Todd VanDerWerff: I'm married. Like with any married person, I would think, there have been moments when all I've wanted to do is kill my wife. I haven't followed through with it, obviously, and on the whole, my life is more enriched by her than it's not, but living with another person is all about that carefully controlled sense of making sure your lives calibrate. The Watsons are unable to do this because they're unable to fall into the rigidly prescribed roles their society holds for them. They both try to, but they both seem uninterested, ultimately. It's tempting to say that in our "modern" age, they'd feel more free to express themselves, or to escape the marriage via divorce, but I'm not entirely sure this is likely. By and large, people end up doing what's easiest, and that would likely mean these two would stay knitted together.
Yet I kept wanting them to work it out, and I saw how easy it could be before the gulf between them grew irrevocably large. I found portions of their initial meeting sort of… well, not charming, but definitely optimistic. These are two people desperate to escape themselves, and they grasp onto whatever they can find. While things fall apart roughly immediately (the wedding night is a real terror), the first two sections of the book could so easily be cleared up by them having a conversation about what they expect and hope for from the marriage that it seems absurd. By the time they actually do this, of course, everything is too far gone, and Anne cannot get John to leave his books long enough to take her on the trip she so wants. But for the first 75 pages or so? It seems like a modern-day marriage counselor could get these two sorted out, or at least figure out a way to effect an amicable separation.

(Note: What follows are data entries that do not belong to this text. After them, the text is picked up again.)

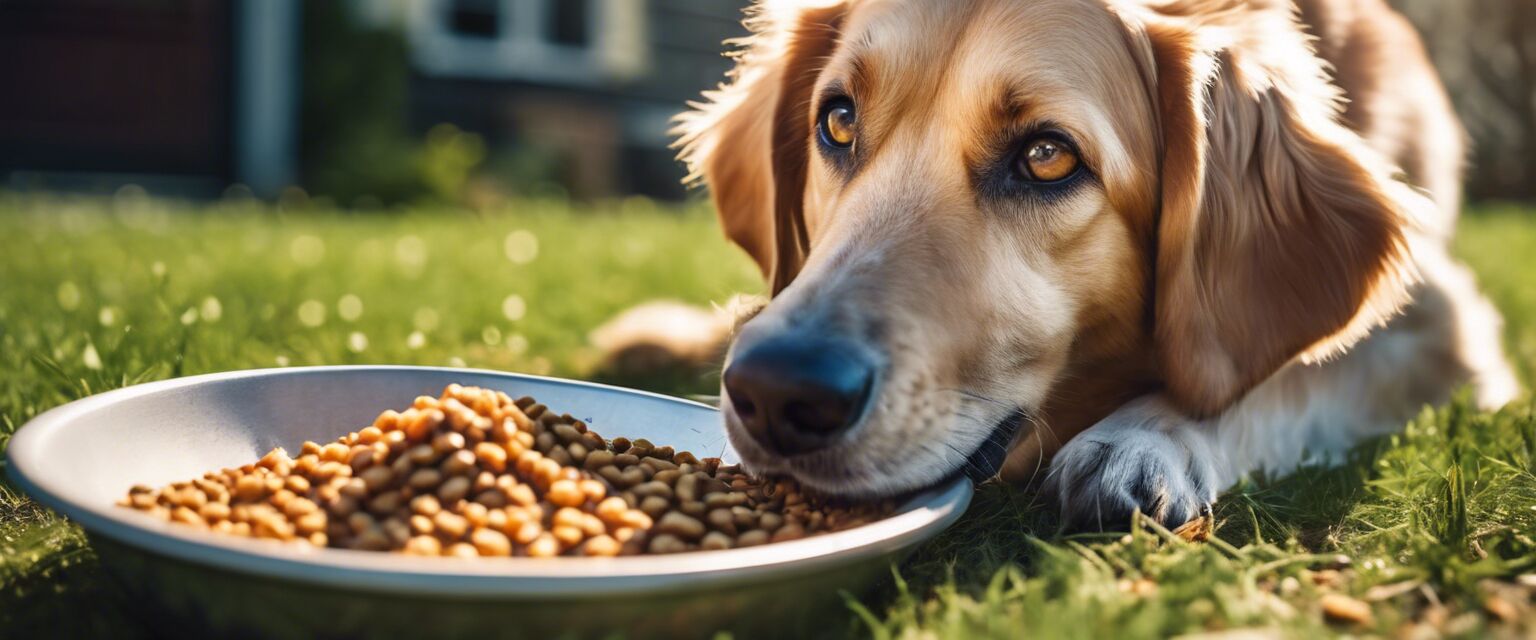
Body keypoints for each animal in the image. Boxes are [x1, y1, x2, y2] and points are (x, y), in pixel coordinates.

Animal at [592, 0, 1517, 524]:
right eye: (840, 120)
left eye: (1046, 157)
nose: (778, 391)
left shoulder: (1444, 328)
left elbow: (1275, 370)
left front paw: (1145, 437)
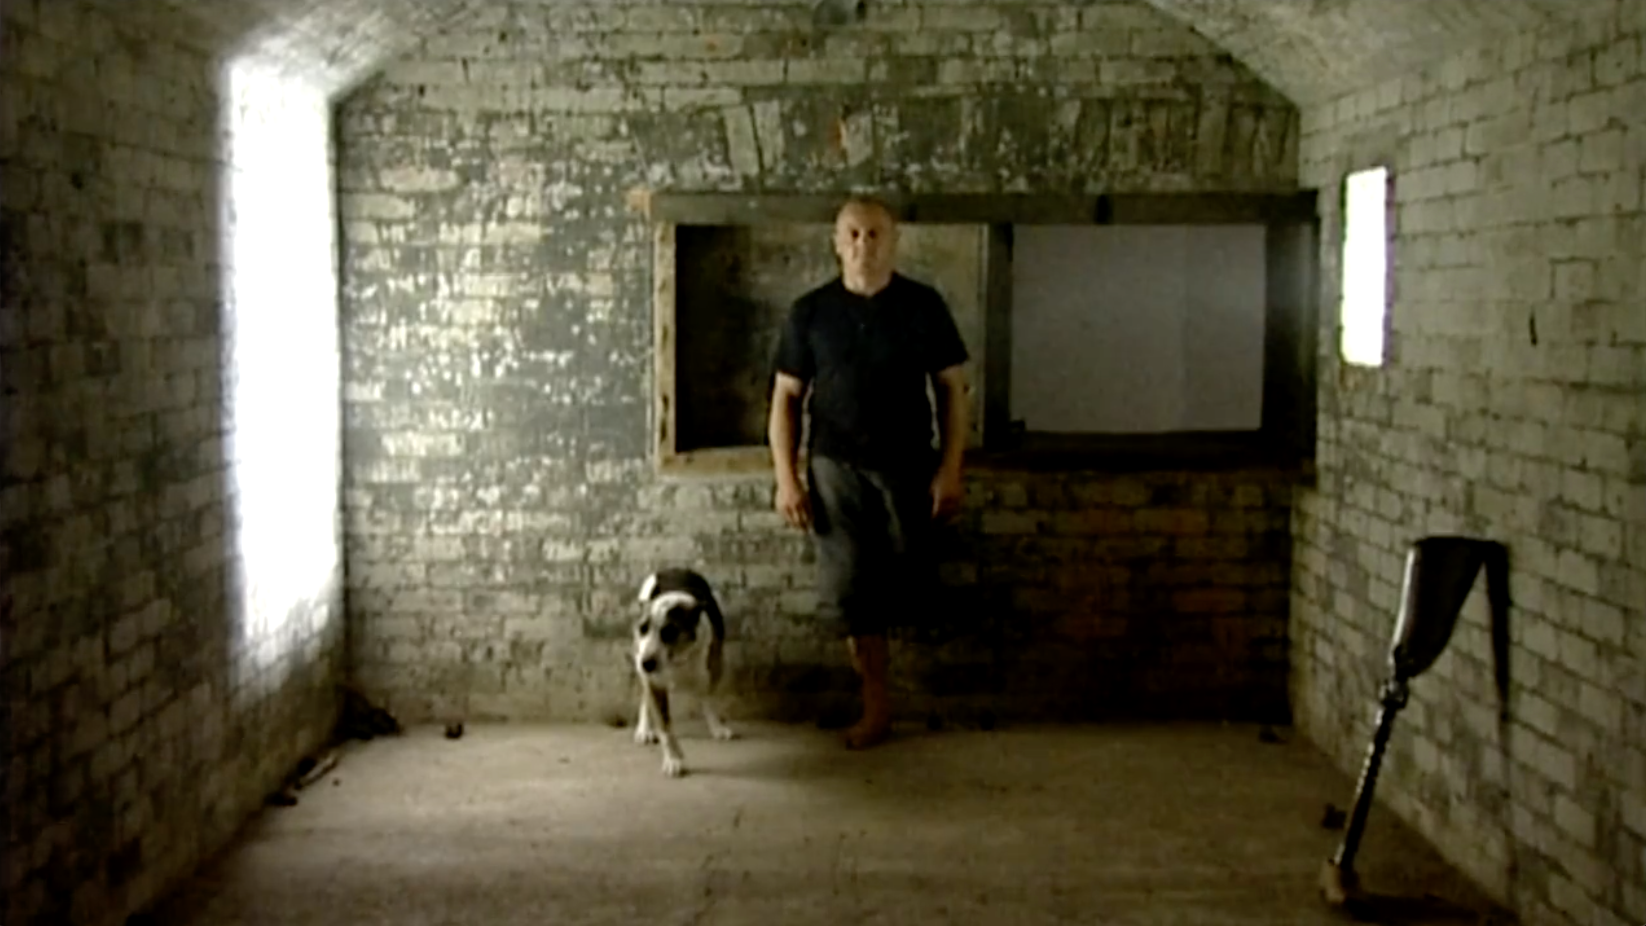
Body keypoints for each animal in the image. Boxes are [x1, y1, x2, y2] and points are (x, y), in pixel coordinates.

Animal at [628, 569, 734, 779]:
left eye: (669, 631)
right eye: (642, 628)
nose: (646, 663)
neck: (676, 658)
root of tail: (671, 569)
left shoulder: (711, 670)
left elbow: (707, 700)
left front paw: (717, 726)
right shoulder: (653, 681)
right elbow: (665, 726)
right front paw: (673, 759)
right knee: (644, 695)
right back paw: (644, 729)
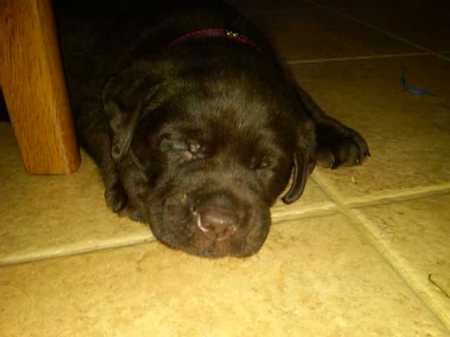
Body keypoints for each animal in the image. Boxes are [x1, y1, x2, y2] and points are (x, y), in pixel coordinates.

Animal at [57, 0, 370, 258]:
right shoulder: (89, 100)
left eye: (265, 164)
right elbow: (108, 139)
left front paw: (337, 134)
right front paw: (127, 183)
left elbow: (306, 101)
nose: (219, 224)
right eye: (187, 147)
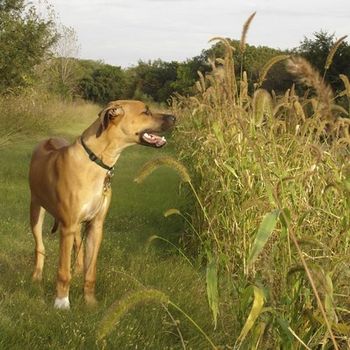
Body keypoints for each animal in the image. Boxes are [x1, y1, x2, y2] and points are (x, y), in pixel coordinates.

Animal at [28, 100, 175, 308]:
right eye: (145, 112)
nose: (174, 117)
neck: (96, 160)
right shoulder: (67, 226)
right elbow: (63, 271)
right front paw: (62, 302)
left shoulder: (96, 226)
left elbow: (91, 271)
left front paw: (90, 302)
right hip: (36, 210)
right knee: (40, 246)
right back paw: (37, 276)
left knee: (78, 246)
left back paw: (77, 269)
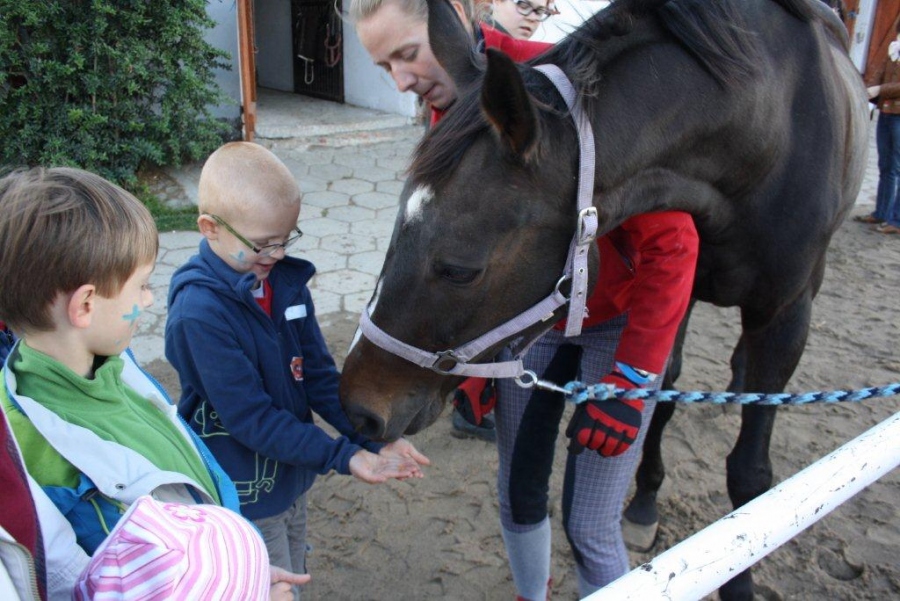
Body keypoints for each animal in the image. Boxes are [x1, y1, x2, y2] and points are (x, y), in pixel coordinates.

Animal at [336, 0, 864, 596]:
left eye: (459, 269)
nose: (357, 409)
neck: (768, 131)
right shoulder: (688, 284)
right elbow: (664, 389)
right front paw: (644, 501)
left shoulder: (787, 311)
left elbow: (753, 480)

Of course, that could just be my inner optimist holding sway. What I really think Bainbridge is getting at here is the way Victorian social mores kept pinning people into lives they didn't want to be in, then didn't provide them with escape routes. That's not to say these sorts of things can't happen in our day and age, but the world offers so many escape routes that it's easier to imagine a version of John and Anne that take hold of them. And, honestly, John tries to, by burying himself in his books. Which is why, ultimately, I sympathized with Anne far more than John, and am rather surprised by those of you who found her repulsive. She acts repulsively, but she's so nakedly, broadly lonely that I find it hard to grant her anything but the utmost sympathy. She's a harridan, yes, but only because she doesn't have any other person to be. John can be a husband or a teacher or a scholar or a writer. Anne is pretty much left with just being a wife, and when that avenue closes off for her, she turns to being as annoying as possible, just to be heard.